--- START ---

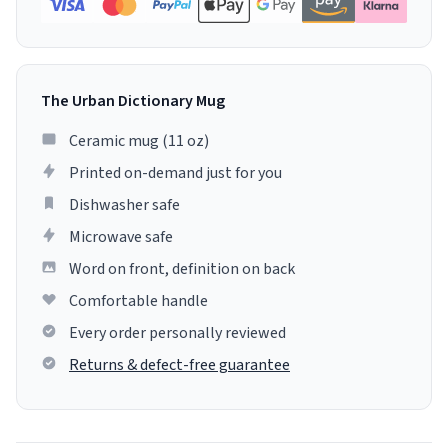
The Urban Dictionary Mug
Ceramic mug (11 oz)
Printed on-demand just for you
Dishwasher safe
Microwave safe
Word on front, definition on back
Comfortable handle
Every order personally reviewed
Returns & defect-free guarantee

--- END ---

What you need to do =
Output the line that contains "Every order personally reviewed", followed by every later line in the listing, with no line omitted and none added.

Answer below =
Every order personally reviewed
Returns & defect-free guarantee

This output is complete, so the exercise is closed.